- EXCERPT PROVIDED
[Start of Attachment]

WASHINGTON (AP) — President Barack Obama promised a grieving nation four months ago he would do everything in his power to change gun laws after 26 students and staff were shot to death at a Connecticut school. But his power — and the impassioned pleas of victims' families — were no match for gun rights advocates in Congress and across the United States.
The National Rifle Association and its supporters overcame national outrage over the deaths of children 6 and 7 years old. The Senate on Wednesday rejected expanded background checks for gun buyers despite strong public support for the change, pleas from a former congresswoman still healing from a gunshot to the head and a campaign bankrolled by the billionaire mayor of New York City.
Obama's political machine that won two elections couldn't translate its grassroots power to win the gun vote.
Obama, angry over the defeat, has vowed to fight on. And the NRA says it is taking him seriously. "We are prepared for a very long war and a very expensive war," association spokesman Andrew Arulanandam said Thursday.
The NRA's success is built on the passion of gun advocates, activists on both side of the debate agree. That's how they were able to defeat expanded background checks despite polling that shows up to 90 percent of Americans support the idea.
"You know what I hear from the members of Congress?" said Vice President Joe Biden. "I just met with one. He says, 'Well that may be true, Joe, but that 10 percent who doesn't agree, they are going to show up. They're going to show up and vote,'" Biden said during a Google Plus online chat Wednesday.
Arulanandam said he refers to NRA members as "super volunteers" who work on political campaigns and get to know lawmakers personally so their voices are even more powerful. A Washington Post-ABC News poll taken last week shows they are more likely to speak up: 20 percent of gun owners and 14 percent of people who live with a gun owner said they contacted a public official on gun control, compared to 10 percent of adults with no gun in their home.

[End of Attachment]

- DATASET

[Start of Attachment]

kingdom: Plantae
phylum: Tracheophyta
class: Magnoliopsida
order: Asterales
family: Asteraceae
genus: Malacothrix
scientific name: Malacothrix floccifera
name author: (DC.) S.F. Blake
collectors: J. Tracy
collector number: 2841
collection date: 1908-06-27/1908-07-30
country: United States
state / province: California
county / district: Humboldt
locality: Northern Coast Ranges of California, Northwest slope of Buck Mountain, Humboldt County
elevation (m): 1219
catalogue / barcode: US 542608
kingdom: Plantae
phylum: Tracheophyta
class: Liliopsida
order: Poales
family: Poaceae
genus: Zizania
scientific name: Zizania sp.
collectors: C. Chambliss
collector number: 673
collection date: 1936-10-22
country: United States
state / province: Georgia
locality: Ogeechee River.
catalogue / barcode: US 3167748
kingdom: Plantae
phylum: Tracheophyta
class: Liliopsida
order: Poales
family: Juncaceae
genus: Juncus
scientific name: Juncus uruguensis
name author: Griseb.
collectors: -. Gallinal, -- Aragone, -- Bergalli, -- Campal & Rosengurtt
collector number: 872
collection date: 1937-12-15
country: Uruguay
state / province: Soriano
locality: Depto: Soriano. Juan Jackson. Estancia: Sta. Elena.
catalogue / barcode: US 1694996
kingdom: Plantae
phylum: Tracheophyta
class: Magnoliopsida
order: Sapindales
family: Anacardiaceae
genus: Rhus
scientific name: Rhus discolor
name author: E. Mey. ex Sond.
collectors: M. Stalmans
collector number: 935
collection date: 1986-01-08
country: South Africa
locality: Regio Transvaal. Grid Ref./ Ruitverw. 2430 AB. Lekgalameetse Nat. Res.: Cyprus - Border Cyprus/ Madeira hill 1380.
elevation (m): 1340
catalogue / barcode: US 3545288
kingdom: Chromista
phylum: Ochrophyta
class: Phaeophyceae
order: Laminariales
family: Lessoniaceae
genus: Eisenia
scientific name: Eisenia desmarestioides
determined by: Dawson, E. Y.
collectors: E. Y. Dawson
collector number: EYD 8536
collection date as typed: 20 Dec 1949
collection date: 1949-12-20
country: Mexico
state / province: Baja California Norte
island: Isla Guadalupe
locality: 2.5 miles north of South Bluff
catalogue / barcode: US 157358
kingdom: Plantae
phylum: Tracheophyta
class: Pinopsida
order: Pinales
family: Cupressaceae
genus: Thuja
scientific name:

[End of Attachment]

- WHAT YOU WILL DO
Reproduce everything in the article on the Senate gun vote from "The NRA's success" down to "support the idea.".

- TASK RESULT
The NRA's success is built on the passion of gun advocates, activists on both side of the debate agree. That's how they were able to defeat expanded background checks despite polling that shows up to 90 percent of Americans support the idea.